There's a big divide between me a decade ago and me now. I used to look at "older" people and feel sorry for them. I used to think they've let themselves go. And I would tell myself defiantly "I'll never let that happen to me!" The funny thing is that it's not what I thought it was. I haven't "let myself go". Some things are simply not as important to me as they used to be. On second thought, in a way I have "let myself go", in the sense that this thing I call "self" no longer has such a hold on me (cue Beatles song – You Really Got A Hold On Me – eerily apropos lyrics).

Despite all this, I feel I should add (as a disclaimer if you will) that I am not make-up free. Nor have I abandoned deodorant. Or perfume. I am not enlightened. I'm also not a hippy.
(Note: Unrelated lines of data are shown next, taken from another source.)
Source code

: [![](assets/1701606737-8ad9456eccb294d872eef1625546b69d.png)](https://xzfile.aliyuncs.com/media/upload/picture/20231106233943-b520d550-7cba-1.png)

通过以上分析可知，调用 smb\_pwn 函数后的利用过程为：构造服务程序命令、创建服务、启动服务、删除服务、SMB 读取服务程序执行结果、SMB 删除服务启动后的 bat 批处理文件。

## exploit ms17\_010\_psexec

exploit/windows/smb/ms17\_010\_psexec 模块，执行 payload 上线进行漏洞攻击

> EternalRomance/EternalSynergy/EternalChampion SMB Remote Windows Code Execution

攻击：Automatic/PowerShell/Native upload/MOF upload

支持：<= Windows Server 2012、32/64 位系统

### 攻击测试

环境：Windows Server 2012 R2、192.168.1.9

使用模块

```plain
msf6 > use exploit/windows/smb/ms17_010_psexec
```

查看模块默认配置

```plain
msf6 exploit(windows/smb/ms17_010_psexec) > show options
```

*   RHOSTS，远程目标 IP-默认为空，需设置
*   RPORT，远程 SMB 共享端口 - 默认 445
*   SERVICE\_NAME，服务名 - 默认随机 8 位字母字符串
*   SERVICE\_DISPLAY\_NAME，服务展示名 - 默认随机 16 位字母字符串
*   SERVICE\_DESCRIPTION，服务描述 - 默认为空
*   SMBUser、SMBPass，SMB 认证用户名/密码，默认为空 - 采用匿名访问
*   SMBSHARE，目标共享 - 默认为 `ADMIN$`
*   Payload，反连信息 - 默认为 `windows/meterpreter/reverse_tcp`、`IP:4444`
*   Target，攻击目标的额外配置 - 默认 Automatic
Yet. Maybe I'm on my way. Who knows. The point is that, over time, I find myself questioning these things more and more. And to me that's the whole point, not to drop everything in an ignorant attempt just to reach another ideal (the ideal of non-self), but to question our very views and deep-seated (often second-hand) beliefs about these things.

These are things I know in my heart. Nobody can rob me of them or convince me otherwise. And at the same time, I don’t wish to convince anyone of them. Only your own experience can tell you. Or not. When you truly know something, words are unnecessary. And nobody has to agree with you or approve of it or even understand it. Hell, I don’t even have to understand it myself. It just is what it is, and all I have to do is let it be just that. Is that so scary?